As I looked across the table at her, I could still see the pain in her eyes. She had been rejected years ago, but the hurt was still fresh. Linda Sullivan, my mother-in-law had grown up in a Christian family and had harbored dreams of working with young children, showing them the love of Christ. She met a young man at a Christian youth camp and soon married him. He was going to be a lawyer, but he could have been a pastor. That’s how people felt about him. When they both walked down the aisle it would be the beginning of a great life together.

But, Linda’s dreams were shattered only a few years into her marriage. She was pregnant with their third child when her husband announced that he was walking out on the marriage. He was in love with someone else. Another man.

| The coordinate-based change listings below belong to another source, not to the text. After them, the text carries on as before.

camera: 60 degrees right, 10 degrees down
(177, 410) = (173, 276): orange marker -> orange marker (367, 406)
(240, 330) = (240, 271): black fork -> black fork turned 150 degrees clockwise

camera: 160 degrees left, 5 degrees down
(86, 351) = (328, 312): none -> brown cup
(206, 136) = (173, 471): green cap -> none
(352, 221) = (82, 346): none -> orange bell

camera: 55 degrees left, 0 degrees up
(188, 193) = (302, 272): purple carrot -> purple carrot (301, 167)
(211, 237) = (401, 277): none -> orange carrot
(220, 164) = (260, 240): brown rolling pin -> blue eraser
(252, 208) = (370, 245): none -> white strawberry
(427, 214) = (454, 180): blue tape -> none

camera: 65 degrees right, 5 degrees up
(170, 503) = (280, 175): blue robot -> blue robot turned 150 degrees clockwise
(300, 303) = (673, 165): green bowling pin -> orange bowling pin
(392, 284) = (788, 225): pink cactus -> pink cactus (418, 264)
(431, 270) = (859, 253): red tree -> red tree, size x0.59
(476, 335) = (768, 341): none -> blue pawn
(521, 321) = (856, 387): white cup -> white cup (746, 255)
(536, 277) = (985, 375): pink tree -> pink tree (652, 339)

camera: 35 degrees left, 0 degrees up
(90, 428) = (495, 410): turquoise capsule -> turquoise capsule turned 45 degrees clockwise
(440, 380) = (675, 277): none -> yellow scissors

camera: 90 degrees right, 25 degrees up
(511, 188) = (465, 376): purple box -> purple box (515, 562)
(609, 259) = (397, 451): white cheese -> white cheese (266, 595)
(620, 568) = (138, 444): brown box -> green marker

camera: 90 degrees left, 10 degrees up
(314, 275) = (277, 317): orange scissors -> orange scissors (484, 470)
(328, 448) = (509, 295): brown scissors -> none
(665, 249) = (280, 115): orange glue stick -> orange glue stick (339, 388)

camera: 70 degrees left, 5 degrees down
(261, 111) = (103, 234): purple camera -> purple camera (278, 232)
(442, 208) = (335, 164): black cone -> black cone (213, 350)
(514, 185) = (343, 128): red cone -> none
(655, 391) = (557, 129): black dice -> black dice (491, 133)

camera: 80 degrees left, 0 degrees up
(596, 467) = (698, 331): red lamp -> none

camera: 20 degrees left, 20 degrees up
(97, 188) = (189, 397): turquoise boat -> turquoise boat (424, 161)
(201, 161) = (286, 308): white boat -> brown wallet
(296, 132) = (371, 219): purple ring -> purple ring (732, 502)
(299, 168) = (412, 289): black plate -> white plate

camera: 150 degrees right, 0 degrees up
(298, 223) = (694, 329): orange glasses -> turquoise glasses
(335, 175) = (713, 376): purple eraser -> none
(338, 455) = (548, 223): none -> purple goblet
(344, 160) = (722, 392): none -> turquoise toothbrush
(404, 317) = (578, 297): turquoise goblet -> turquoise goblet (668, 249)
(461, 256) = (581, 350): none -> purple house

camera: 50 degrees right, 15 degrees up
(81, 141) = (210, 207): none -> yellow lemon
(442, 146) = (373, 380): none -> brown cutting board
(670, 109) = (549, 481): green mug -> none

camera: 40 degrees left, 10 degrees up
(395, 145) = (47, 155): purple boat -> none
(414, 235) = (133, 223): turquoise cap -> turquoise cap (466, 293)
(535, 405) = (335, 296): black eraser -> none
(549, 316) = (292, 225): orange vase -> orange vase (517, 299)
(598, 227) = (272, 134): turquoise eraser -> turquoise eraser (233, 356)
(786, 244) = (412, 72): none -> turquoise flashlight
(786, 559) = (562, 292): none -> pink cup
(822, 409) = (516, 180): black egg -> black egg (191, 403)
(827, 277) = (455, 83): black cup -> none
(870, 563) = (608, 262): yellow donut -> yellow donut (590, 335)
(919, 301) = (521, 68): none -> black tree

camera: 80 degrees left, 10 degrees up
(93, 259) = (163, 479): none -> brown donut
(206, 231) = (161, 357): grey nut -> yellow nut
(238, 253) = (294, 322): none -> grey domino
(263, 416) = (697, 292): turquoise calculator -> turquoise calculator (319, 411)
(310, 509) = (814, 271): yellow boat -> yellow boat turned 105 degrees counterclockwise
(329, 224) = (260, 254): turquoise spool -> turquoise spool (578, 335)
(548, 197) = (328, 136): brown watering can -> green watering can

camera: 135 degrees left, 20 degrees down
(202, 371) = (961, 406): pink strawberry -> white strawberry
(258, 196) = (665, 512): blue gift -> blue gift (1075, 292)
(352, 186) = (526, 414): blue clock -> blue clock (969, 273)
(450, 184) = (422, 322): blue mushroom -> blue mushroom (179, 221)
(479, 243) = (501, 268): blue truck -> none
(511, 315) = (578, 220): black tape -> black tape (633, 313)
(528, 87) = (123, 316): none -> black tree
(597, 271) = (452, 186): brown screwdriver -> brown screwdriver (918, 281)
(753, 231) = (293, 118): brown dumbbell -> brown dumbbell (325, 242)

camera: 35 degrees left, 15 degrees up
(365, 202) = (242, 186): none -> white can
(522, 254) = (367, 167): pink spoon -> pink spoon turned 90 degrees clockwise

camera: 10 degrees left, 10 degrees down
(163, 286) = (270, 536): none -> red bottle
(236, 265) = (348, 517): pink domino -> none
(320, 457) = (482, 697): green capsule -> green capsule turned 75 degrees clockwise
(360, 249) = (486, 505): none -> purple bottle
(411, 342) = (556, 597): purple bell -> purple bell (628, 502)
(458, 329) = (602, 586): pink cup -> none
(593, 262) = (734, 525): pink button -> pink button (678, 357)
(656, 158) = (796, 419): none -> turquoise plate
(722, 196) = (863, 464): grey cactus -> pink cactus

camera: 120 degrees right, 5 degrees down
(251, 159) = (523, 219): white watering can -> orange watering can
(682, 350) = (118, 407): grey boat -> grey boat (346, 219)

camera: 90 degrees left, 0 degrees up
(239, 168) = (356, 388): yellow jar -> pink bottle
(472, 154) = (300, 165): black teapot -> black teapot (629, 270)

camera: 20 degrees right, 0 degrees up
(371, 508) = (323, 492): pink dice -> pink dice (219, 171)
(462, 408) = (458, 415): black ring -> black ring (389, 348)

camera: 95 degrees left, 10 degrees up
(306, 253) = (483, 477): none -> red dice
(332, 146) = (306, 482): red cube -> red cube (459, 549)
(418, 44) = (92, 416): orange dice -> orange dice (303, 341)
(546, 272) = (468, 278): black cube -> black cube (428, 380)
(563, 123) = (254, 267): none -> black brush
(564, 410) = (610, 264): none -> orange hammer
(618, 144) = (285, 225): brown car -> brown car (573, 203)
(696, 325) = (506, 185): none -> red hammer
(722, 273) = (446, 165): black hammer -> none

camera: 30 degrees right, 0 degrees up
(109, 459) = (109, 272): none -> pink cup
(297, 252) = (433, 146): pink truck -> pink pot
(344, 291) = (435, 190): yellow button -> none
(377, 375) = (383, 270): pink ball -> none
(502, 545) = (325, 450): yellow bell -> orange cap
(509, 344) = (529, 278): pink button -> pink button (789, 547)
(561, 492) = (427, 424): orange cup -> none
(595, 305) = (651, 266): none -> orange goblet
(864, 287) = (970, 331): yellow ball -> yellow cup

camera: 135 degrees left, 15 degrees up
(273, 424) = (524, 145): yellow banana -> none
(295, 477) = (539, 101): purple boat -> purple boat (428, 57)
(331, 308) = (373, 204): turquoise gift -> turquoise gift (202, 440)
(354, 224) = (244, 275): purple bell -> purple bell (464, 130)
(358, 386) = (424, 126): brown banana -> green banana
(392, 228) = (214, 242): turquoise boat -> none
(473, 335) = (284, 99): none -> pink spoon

When I look at her to this day, I see a survivor, a woman who has been through life’s worst trials. Linda had to work two jobs to support her children. She saw two of her children get involved in drugs and alcohol abuse. And three years ago, she nearly died from a quadruple bypass.

When I first heard my mother-in-law’s story, my first thought was, That’s really unfair! All she wanted was a good, Christian family and instead she had to patch together a dysfunctional survival.

When God Isn’t Fair

In a parable He shared with his disciples, Jesus seemed to suggest the very notion the Heavenly Father does not always deal with his children in a way that seem equitable. In Matthew 20, Jesus paints a portrait of the Kingdom that looks and sounds so patently unjust that were it a reality today, most Christians would scream out at the injustice. But, amazingly, Jesus used this as a picture of how God deals with His children.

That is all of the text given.